Drones have earned a reputation as one of the most significant advances of the past decade. Commercial, personal and military models have far surpassed what could have been possible a few years ago, with many claiming the current tech is just the tip of the drone iceberg. Companies are testing new applications for their crewless aerial vehicles — from shipping packages to advertising.
However, the single factor that has been most limiting to drones breaking into mainstream commercial use is battery life. On average, drones only last up to an hour — and often much less — in the air before having to recharge their batteries. Short battery life dramatically limits the range at which drones can operate, and is one of the reasons solar-powered equipment has been of such interest to scientists. A drone capable of flying through the daytime without needing a recharge is already a substantial leap forward from the current limitations.
The AtlantikSolar drone made its maiden voyage in the Arctic this past summer, totaling 13 hours of automated flight before landing successfully at its facility with 60 percent battery life.

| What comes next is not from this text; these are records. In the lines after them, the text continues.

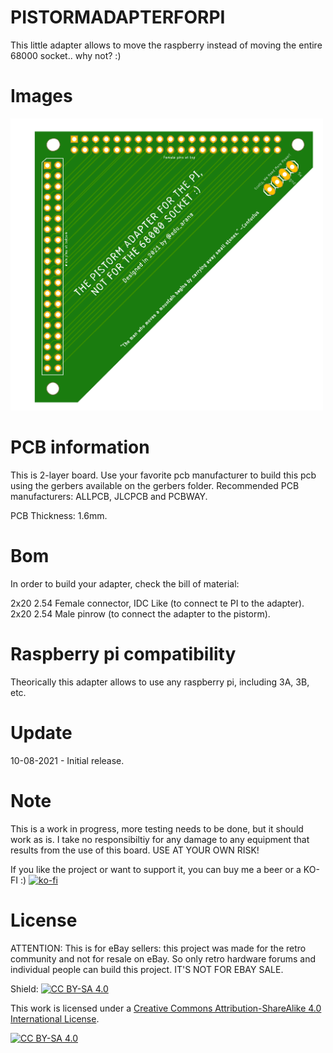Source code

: # PISTORMADAPTERFORPI
This little adapter allows to move the raspberry instead of moving the entire 68000 socket.. why not? :)

# Images

<img src="https://github.com/arananet/PISTORMADAPTERFORPI/blob/main/images/1nuevo.png?raw=true" width="500">

# PCB information

This is 2-layer board. Use your favorite pcb manufacturer to build this pcb using the gerbers available on the gerbers folder. Recommended PCB manufacturers: ALLPCB, JLCPCB and PCBWAY.

PCB Thickness: 1.6mm.

# Bom

In order to build your adapter, check the bill of material:

2x20 2.54 Female connector, IDC Like (to connect te PI to the adapter).
2x20 2.54 Male pinrow (to connect the adapter to the pistorm).

# Raspberry pi compatibility

Theorically this adapter allows to use any raspberry pi, including 3A, 3B, etc.

# Update
10-08-2021 - Initial release.

# Note

This is a work in progress, more testing needs to be done, but it should work as is. I take no responsibiltiy for any damage to any equipment that results from the use of this board. USE AT YOUR OWN RISK!

If you like the project or want to support it, you can buy me a beer or a KO-FI :) 
[![ko-fi](https://www.ko-fi.com/img/githubbutton_sm.svg)](https://ko-fi.com/H2H51MPWG)

# License

ATTENTION: This is for eBay sellers: this project was made for the retro community and not for resale on eBay. So only retro hardware forums and individual people can build this project. IT'S NOT FOR EBAY SALE.

Shield: [![CC BY-SA 4.0][cc-by-sa-shield]][cc-by-sa]

This work is licensed under a [Creative Commons Attribution-ShareAlike 4.0
International License][cc-by-sa].

[![CC BY-SA 4.0][cc-by-sa-image]][cc-by-sa]

[cc-by-sa]: http://creativecommons.org/licenses/by-sa/4.0/
[cc-by-sa-image]: https://licensebuttons.net/l/by-sa/4.0/88x31.png
[cc-by-sa-shield]: https://img.shields.io/badge/License-CC%20BY--SA%204.0-lightgrey.svg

While this is a far cry from drones flying indefinitely, the researchers in charge of the project believe AtlantikSolar can stay airborne for at least 24 hours.
The company also tested the drone in windy conditions, from which it emerged entirely unscathed.
During its voyage — and subsequent flights — AtlantikSolar mapped a glacial cavern collapsing from above, and returned with data that would otherwise have been impossible to collect. With the continued effects of global warming at peak intensity in the Arctic, a fleet of unmanned and long-lasting solar drones could be an invaluable asset for determining the damage at our planet’s poles. Further, the Arctic is a prime location for solar-powered drones, as the sun is available throughout the nighttime during the summer months.
Some obstacles still stand in the way of a constantly airborne drone. First, even the 24-hour battery life of the AtlantikSolar hinges on the drone flying in the Arctic during the summer — which are particular conditions. While solar charging during the daylight hours can significantly increase the battery life of the drone, its charge will quickly deplete once night falls.
Of course, other models and takes on the 24-hour drone have also premiered. For one prototype, the drone functions closer to a satellite, floating at 65,000 feet above the Earth’s surface and powering all its functions with solar.
Whatever the take, solar-powered drones are getting big. The goal of years in the air will do wonders for our current data-collection methods and improve our understanding of the world from a bird’s-eye view.